◆ **What the task requires**
Under this task are some entries; return every one of them exactly.

(Data)

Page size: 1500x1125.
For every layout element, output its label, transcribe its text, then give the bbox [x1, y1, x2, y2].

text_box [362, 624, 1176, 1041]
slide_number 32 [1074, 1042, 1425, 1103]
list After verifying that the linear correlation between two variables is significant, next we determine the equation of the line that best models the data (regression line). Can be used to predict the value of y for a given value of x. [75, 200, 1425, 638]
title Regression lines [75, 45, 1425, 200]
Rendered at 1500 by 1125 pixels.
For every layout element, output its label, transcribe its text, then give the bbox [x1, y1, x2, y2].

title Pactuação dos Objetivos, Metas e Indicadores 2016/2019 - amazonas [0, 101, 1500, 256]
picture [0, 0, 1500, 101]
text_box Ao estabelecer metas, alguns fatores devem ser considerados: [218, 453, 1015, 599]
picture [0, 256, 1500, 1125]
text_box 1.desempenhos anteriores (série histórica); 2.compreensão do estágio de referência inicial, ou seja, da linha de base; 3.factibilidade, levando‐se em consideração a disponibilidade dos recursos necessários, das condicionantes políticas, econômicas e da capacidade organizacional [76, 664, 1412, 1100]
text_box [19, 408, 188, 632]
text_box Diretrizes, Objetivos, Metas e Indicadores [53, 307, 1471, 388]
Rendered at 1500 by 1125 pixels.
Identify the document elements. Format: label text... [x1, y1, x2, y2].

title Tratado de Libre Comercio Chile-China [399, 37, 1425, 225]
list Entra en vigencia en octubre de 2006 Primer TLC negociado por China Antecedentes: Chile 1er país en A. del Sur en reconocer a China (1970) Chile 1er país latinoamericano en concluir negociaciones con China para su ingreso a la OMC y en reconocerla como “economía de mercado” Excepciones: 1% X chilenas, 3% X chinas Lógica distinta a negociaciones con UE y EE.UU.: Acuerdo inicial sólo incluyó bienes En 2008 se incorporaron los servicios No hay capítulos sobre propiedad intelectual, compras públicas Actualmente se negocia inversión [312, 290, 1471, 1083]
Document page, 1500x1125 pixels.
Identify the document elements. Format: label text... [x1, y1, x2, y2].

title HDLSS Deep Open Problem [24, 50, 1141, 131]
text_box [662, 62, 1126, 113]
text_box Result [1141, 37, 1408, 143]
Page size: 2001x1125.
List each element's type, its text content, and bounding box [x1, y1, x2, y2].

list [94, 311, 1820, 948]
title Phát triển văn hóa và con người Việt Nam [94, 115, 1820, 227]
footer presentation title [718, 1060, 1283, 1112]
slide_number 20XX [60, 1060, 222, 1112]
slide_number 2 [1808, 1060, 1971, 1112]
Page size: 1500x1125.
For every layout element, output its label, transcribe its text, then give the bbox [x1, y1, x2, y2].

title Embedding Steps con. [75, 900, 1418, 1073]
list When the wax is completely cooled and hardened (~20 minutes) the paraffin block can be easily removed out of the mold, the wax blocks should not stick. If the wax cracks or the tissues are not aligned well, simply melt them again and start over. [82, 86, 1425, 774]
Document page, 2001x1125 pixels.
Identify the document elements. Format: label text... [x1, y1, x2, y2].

(End Data)

◆ **Solution below**
Page size: 1500x1125.
For every layout element, output its label, transcribe its text, then give the bbox [x1, y1, x2, y2].

text_box [362, 624, 1176, 1041]
slide_number 32 [1074, 1042, 1425, 1103]
list After verifying that the linear correlation between two variables is significant, next we determine the equation of the line that best models the data (regression line). Can be used to predict the value of y for a given value of x. [75, 200, 1425, 638]
title Regression lines [75, 45, 1425, 200]
Rendered at 1500 by 1125 pixels.
For every layout element, output its label, transcribe its text, then give the bbox [x1, y1, x2, y2].

title Pactuação dos Objetivos, Metas e Indicadores 2016/2019 - amazonas [0, 101, 1500, 256]
picture [0, 0, 1500, 101]
text_box Ao estabelecer metas, alguns fatores devem ser considerados: [218, 453, 1015, 599]
picture [0, 256, 1500, 1125]
text_box 1.desempenhos anteriores (série histórica); 2.compreensão do estágio de referência inicial, ou seja, da linha de base; 3.factibilidade, levando‐se em consideração a disponibilidade dos recursos necessários, das condicionantes políticas, econômicas e da capacidade organizacional [76, 664, 1412, 1100]
text_box [19, 408, 188, 632]
text_box Diretrizes, Objetivos, Metas e Indicadores [53, 307, 1471, 388]
Rendered at 1500 by 1125 pixels.
Identify the document elements. Format: label text... [x1, y1, x2, y2].

title Tratado de Libre Comercio Chile-China [399, 37, 1425, 225]
list Entra en vigencia en octubre de 2006 Primer TLC negociado por China Antecedentes: Chile 1er país en A. del Sur en reconocer a China (1970) Chile 1er país latinoamericano en concluir negociaciones con China para su ingreso a la OMC y en reconocerla como “economía de mercado” Excepciones: 1% X chilenas, 3% X chinas Lógica distinta a negociaciones con UE y EE.UU.: Acuerdo inicial sólo incluyó bienes En 2008 se incorporaron los servicios No hay capítulos sobre propiedad intelectual, compras públicas Actualmente se negocia inversión [312, 290, 1471, 1083]
Document page, 1500x1125 pixels.
Identify the document elements. Format: label text... [x1, y1, x2, y2].

title HDLSS Deep Open Problem [24, 50, 1141, 131]
text_box [662, 62, 1126, 113]
text_box Result [1141, 37, 1408, 143]
Page size: 2001x1125.
List each element's type, its text content, and bounding box [x1, y1, x2, y2].

list [94, 311, 1820, 948]
title Phát triển văn hóa và con người Việt Nam [94, 115, 1820, 227]
footer presentation title [718, 1060, 1283, 1112]
slide_number 20XX [60, 1060, 222, 1112]
slide_number 2 [1808, 1060, 1971, 1112]
Page size: 1500x1125.
For every layout element, output its label, transcribe its text, then give the bbox [x1, y1, x2, y2].

title Embedding Steps con. [75, 900, 1418, 1073]
list When the wax is completely cooled and hardened (~20 minutes) the paraffin block can be easily removed out of the mold, the wax blocks should not stick. If the wax cracks or the tissues are not aligned well, simply melt them again and start over. [82, 86, 1425, 774]
Document page, 2001x1125 pixels.
Identify the document elements. Format: label text... [x1, y1, x2, y2].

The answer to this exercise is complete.